* **Travail à réaliser**
1. Répondez aux questions suivantes sur l'extrait consacré à l'immunité des dirigeants africains :
(a) Quel article de l'Acte constitutif de l'UA rejette l'impunité, selon la citation ?
(b) Dans combien de pays africains les organisations signataires sont-elles présentes ?
(c) Dans quelle ville doit se tenir la réunion de l'Union africaine évoquée ?
2. Poursuivez la rédaction de l'extrait consacré à l'immunité des dirigeants africains à la suite de sa dernière phrase.

* **Extrait à lire**
◆ ◆ ◆ ◆ ◆
141 organisations dans 40 pays prennent la parole
25 août 2014
« La disposition relative à l'immunité est une altération regrettable de l'Acte constitutif de l'UA, qui rejette l'impunité en vertu de l'article 4. L’immunité élimine la possibilité que les victimes puissent accéder à la justice devant la Cour africaine lorsque des dirigeants commettent des atrocités. Les États africains devraient prendre une position claire d’opposition à cette immunité. »
George Kegoro, directeur exécutif de la International Commission of Jurist, Kenya.

(Johannesburg) – Les pays africains devraient rejeter l'immunité pour les dirigeants au pouvoir pour crimes graves devant la Cour africaine de justice et des droits de l'homme, ont affirmé 141 organisations aujourd'hui dans une déclaration à l'approche d'une réunion de l'Union africaine à Nairobi. Ces organisations comprennent à la fois des organisations africaines et internationales et ont une présence dans 40 pays africains.
◆ ◆ ◆ ◆ ◆
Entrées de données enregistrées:

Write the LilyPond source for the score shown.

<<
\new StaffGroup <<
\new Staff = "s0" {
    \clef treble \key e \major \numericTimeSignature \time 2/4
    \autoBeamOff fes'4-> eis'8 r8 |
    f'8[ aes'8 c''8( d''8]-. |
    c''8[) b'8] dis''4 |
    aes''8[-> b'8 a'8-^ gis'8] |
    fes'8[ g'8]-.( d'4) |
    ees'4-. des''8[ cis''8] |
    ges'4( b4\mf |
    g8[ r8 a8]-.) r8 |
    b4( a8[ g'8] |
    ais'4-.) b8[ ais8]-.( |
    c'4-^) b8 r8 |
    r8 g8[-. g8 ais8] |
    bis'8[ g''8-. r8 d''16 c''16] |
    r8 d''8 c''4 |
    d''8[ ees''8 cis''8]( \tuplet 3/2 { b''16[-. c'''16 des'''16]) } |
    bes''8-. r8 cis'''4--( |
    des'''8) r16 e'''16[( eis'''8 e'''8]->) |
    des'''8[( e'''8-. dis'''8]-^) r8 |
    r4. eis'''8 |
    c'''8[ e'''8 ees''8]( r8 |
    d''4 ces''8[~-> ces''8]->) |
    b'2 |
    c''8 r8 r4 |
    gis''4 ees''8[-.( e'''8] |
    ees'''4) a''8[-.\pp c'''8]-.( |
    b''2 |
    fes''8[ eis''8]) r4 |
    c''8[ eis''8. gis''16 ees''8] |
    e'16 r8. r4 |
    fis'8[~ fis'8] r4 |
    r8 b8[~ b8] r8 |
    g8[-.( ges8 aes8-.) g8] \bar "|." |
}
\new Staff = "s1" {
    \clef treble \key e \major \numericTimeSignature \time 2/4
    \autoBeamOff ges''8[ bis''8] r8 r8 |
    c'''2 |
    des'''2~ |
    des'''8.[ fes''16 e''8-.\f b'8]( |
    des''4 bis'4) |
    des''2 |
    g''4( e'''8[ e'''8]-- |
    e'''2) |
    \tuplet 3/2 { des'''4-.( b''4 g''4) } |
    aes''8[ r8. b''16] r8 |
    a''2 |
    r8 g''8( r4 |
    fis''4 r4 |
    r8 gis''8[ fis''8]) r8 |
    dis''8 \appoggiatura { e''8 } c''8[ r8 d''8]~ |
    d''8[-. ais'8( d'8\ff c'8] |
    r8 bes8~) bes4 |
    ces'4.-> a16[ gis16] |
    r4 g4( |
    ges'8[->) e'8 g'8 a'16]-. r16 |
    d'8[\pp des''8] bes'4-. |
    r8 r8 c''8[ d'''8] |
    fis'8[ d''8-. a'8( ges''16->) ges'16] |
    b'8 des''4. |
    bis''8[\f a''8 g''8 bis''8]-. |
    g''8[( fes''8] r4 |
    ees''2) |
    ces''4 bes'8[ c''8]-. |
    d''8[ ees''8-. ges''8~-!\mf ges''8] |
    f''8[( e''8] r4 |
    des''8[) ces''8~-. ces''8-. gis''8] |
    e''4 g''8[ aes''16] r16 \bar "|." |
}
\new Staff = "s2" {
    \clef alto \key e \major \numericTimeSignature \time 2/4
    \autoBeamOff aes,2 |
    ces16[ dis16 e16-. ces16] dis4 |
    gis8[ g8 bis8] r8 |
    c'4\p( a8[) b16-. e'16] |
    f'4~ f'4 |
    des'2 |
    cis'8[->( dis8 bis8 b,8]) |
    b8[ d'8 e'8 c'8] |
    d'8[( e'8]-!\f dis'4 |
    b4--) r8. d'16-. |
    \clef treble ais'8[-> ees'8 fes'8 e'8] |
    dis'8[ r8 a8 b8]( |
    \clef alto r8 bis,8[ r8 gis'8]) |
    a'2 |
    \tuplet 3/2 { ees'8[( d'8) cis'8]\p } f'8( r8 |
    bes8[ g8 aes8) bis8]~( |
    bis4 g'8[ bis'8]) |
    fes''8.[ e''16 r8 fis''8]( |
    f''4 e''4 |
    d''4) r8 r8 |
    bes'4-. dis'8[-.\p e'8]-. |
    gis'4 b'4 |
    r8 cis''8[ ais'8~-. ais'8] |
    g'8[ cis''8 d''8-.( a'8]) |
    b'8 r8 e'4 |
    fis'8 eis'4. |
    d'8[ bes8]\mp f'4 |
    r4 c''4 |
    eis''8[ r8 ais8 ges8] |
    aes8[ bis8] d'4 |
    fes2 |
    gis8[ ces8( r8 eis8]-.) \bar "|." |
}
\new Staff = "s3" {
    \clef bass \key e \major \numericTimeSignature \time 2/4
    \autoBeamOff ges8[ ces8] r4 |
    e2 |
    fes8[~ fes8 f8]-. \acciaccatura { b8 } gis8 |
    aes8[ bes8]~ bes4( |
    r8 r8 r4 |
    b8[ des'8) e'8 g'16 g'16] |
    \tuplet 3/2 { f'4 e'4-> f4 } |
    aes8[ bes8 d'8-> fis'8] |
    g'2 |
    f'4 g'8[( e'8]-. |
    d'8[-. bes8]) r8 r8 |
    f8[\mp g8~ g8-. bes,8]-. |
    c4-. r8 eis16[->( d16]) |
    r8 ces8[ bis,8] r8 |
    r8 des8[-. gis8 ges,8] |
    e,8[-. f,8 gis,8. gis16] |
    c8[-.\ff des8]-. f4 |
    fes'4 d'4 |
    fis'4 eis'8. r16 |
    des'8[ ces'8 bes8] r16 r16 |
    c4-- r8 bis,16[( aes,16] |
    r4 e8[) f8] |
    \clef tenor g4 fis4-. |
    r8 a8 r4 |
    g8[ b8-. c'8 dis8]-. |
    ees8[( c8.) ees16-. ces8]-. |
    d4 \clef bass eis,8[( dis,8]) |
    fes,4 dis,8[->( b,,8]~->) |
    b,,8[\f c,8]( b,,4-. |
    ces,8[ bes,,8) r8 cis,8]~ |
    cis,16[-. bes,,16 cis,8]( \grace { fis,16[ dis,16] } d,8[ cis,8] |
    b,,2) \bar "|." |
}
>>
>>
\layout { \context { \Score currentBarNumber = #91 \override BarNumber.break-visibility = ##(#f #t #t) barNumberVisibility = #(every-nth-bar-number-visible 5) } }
◆ ◆ ◆ ◆ ◆
* **Corrigé des exercices**
1.
(a) L'article 4.
(b) Dans 40 pays africains.
(c) À Nairobi.

2.
Le Bureau du Conseiller juridique de l'Union africaine (UA) a convoqué une réunion à Nairobi les 25 et 26 août, rassemblant des responsables gouvernementaux des pays membres de l'UA en Afrique de l'Est, afin de promouvoir la ratification des traités de l'UA. Les discussions, qui auront lieu à l'hôtel Hilton, sont censées comprendre un protocole récemment adopté visant à étendre la compétence de la Cour africaine aux procès de génocide, aux crimes de guerre et aux crimes contre l'humanité, tout en offrant l'immunité aux dirigeants au pouvoir et autres hauts fonctionnaires. Ce protocole visant à étendre l'autorité de la Cour africaine a été adopté lors du 23ème sommet de l'Union africaine, à Malabo en juin.

« La disposition relative à l'immunité est une altération regrettable de l'Acte constitutif de l'UA, qui rejette l'impunité en vertu de l'article 4 », a déclaré George Kegoro, directeur exécutif de la International Commission of Jurist, Kenya. « L’immunité élimine la possibilité que les victimes puissent accéder à la justice devant la Cour africaine lorsque des dirigeants commettent des atrocités. Les États africains devraient prendre une position claire d’opposition à cette immunité. »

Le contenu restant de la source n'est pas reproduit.